• Orange Money’s 100 million active accounts will host JUMO’s AI credit engine, issuing $5–$500 loans repayable automatically from wallet balances.
• Roll-out begins in Burkina Faso, then Mali and Botswana, with plans—still tentative—to cover all 16 Orange Money markets.
• Revenue and risk are shared under strict encryption and data-privacy rules, aligning with Orange’s “Engage 2025” fintech strategy and JUMO’s sub-4 % default record.
French telecoms giant Orange and London-based fintech JUMO—initially founded in Cape Town in 2015—announced on 28 July 2025 that they are collaborating to offer collateral-free microloans to Orange Money users across Africa. Under the multi-year agreement, JUMO’s AI-powered credit engine will be embedded directly into the Orange Money wallet and USSD menus, allowing customers to borrow small amounts and repay automatically from their wallet balance. Early signs from industry experts indicate loans ranging from $1 to $500, depending on the country and customer profiles.
The service will debut in Burkina Faso, where mobile-phone penetration is high (90% of the population), but traditional banking remains limited (60% coverage), before expanding to Mali and Botswana. Beyond these three confirmed markets, both companies state they “intend” to serve all 16 countries where Orange Money currently operates. However, no specific timeline has been announced, nor has regulatory approval been received in jurisdictions such as Cameroon or Ivory Coast.
Orange demonstrates scale: its mobile-money platform processed €160 billion in 2024 and has approximately 100 million active accounts across Africa and the Middle East.

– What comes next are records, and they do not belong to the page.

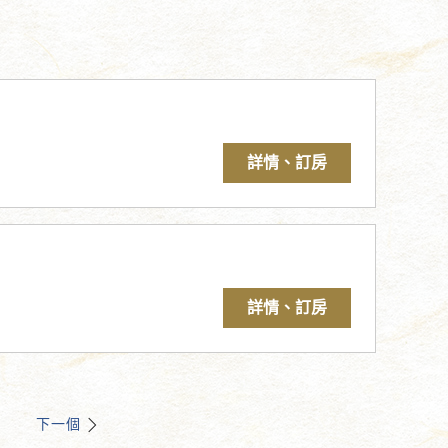
詳情、訂房
詳情、訂房
下一個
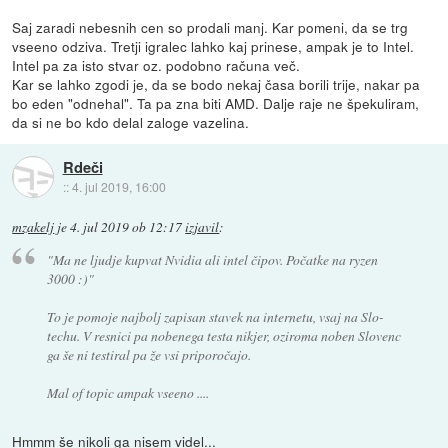
Saj zaradi nebesnih cen so prodali manj. Kar pomeni, da se trg
vseeno odziva. Tretji igralec lahko kaj prinese, ampak je to Intel.
Intel pa za isto stvar oz. podobno računa več.
Kar se lahko zgodi je, da se bodo nekaj časa borili trije, nakar pa
bo eden "odnehal". Ta pa zna biti AMD. Dalje raje ne špekuliram,
da si ne bo kdo delal zaloge vazelina.
Rdeči
::
4. jul 2019, 16:00
mzakelj
je
4. jul 2019 ob 12:17
izjavil
:
"Ma ne ljudje kupvat Nvidia ali intel čipov. Počatke na ryzen
3000 :)"
To je pomoje najbolj zapisan stavek na internetu, vsaj na Slo-
techu. V resnici pa nobenega testa nikjer, oziroma noben Slovenc
ga še ni testiral pa že vsi priporočajo.
Mal of topic ampak vseeno ....
Hmmm še nikoli ga nisem videl...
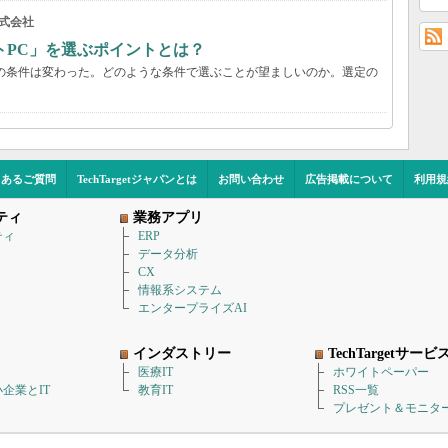
式会社
トPC」を選ぶポイントとは？
の条件は変わった。どのような条件で選ぶことが望ましいのか。選定の
くあるご質問
TechTargetジャパンとは
お問い合わせ
広告掲載について
利用規
ティ
業務アプリ
ティ
ERP
データ分析
CX
情報系システム
エンタープライズAI
インダストリー
TechTargetサービ
医療IT
ホワイトペーパー
企業とIT
教育IT
RSS一覧
プレゼント＆モニタ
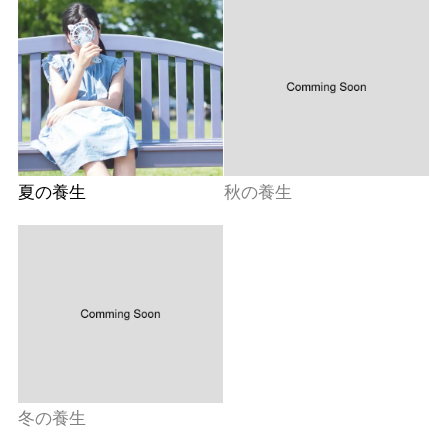
夏の養生
秋の養生
冬の養生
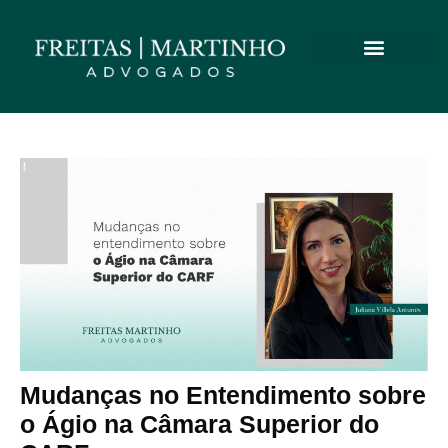
Mudanças no Entendimento sobre
o Ágio na Câmara Superior do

JUMO brings expertise in lending: the fintech has issued over $8 billion in loans to 31 million customers in Africa and Asia, maintaining default rates below 4%. The partners will share risk and revenue according to an undisclosed formula, and both emphasise that encryption, data privacy protections, and “ethical AI” principles will support the rollout.
This initiative aligns with Orange’s broader “Engage 2025” strategy of transforming telecoms networks into digital-finance ecosystems and enhances JUMO’s presence following existing partnerships with MTN, Tigo, and Standard Bank. If the phased launch succeeds, the partners aim for the new micro-credit product to develop into a comprehensive suite including instalment loans and micro-insurance, further closing the financial-inclusion gap across the continent.

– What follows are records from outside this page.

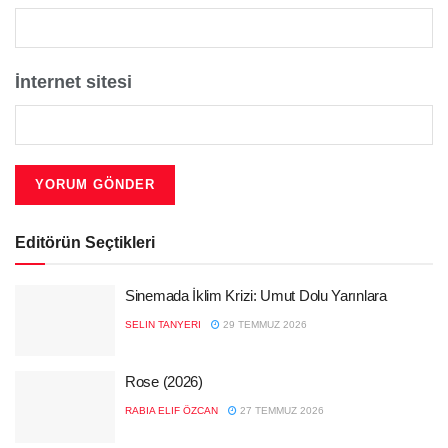
İnternet sitesi
Editörün Seçtikleri
Sinemada İklim Krizi: Umut Dolu Yarınlara
SELIN TANYERI
29 TEMMUZ 2026
Rose (2026)
RABIA ELIF ÖZCAN
27 TEMMUZ 2026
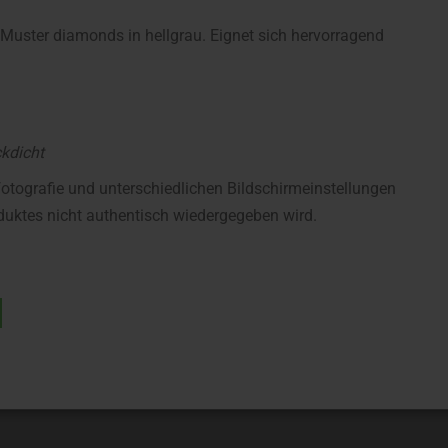
Muster diamonds in hellgrau. Eignet sich hervorragend
ckdicht
fotografie und unterschiedlichen Bildschirmeinstellungen
uktes nicht authentisch wiedergegeben wird.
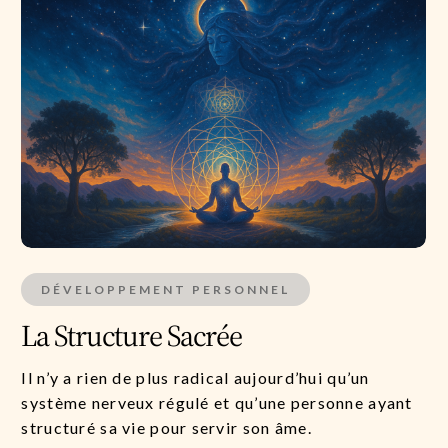
DÉVELOPPEMENT PERSONNEL
La Structure Sacrée
Il n’y a rien de plus radical aujourd’hui qu’un
système nerveux régulé et qu’une personne ayant
structuré sa vie pour servir son âme.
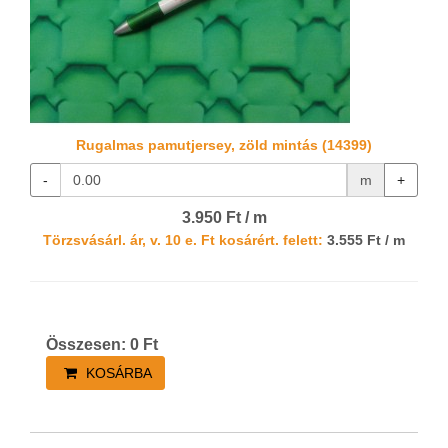
Rugalmas pamutjersey, zöld mintás (14399)
-
m
+
3.950 Ft / m
Törzsvásárl. ár, v. 10 e. Ft kosárért. felett:
3.555 Ft / m
Összesen:
0
Ft
KOSÁRBA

Micro-lending in sub-Saharan Africa has surged since the early 2010s, driven by mobile-money platforms such as M-Pesa, MoMo, and Orange Money. With over 500 million adults still lacking a formal bank account, fintechs and telcos now utilise call records, airtime purchases, and wallet histories to generate alternative credit scores, enabling the disbursement of instant loans as small as a few dollars. This approach has unlocked working capital for street vendors, farmers, and micro-enterprises that account for 80–90% of local employment. However, concerns persist regarding high interest rates and the risk of debt traps in volatile economies.